OSAKA (Reuters) - Tremendous in the second half against France, sensational in the first against Tonga, Argentina might just be contenders at this World Cup if they could only put a whole 80 minutes together.
One thing is for certain - they are leaving their coach Mario Ledesma as bemused as their opponents.
After trailing 20-3 at the break in their opener against France last week, the Pumas were on a mission to start well on Saturday against the Tongans in Pool C and they did not disappoint, scoring four tries inside the first half hour on the way to a 28-7 lead at halftime.
But a Tongan resurgence, coupled with the Pumas’ loss of focus, saw Mario Ledesma’s side fail to score for the rest of the game at the Hanazono Rugby Stadium, the only points of the second half coming courtesy of an unconverted try by the Pacific islanders.

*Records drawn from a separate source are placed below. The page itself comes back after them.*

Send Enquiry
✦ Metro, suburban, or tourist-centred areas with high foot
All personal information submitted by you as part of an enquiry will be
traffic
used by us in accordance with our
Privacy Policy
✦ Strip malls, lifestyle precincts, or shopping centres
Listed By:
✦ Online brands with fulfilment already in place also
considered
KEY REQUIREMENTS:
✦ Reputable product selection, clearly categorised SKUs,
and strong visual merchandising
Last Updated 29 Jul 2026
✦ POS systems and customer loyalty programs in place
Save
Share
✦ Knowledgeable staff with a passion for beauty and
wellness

Things could have been even worse for Argentina had referee Jaco Peyper taken a dimmer view of Tomas Lavanini’s reckless-looking, shoulder-high challenge on David Halaifonua as the Tongan powered toward the line in the last play of the first half.

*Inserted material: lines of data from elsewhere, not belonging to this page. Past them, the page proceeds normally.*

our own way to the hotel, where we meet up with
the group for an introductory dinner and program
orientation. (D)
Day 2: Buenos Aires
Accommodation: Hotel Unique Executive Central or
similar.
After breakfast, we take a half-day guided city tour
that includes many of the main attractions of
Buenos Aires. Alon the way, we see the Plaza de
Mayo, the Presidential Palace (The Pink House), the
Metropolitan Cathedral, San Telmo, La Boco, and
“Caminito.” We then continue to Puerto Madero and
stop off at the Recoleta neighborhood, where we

Ledesma was at a loss to explain his side’s Jekyll-and-Hyde performances after the 28-12 win.
“My answer is the same as it was last week. If I knew the reason, this wouldn’t have happened again,” he told a media conference at the Hanazono Rugby Stadium.
“We made some substitutions (in the second half) and there were many chances that we couldn’t finish.
“We are in a vicious cycle.”
Defeat to France had left Argentina with an uphill task to avoid a pool-stage exit for the first time since 2003, and with group favourites England up next the only acceptable result for the Pumas on Saturday was a bonus-point win.
They secured that in a breathtaking display of forward play with hooker Julian Montoya scoring an early hat-trick of tires and winger Santiago Carreras grabbing the fourth with an intercept score.
“I think we were perfect in the first half,” added Ledesma.
“The maul was efficient and effective, and that was what we could not do in the previous match.”
Ledesma did not think his players had become complacent after they secured the bonus-point try but was concerned about the 29 tackles his team missed.
They will not be able to be so slack against England, he said, adding that Eddie Jones’s side would present an entirely different challenge in Tokyo in a week’s time.
“They look sharp, physically really sharp, and it’s a big challenge. Having a game against England to qualify for the quarter-finals, it doesn’t get any bigger.”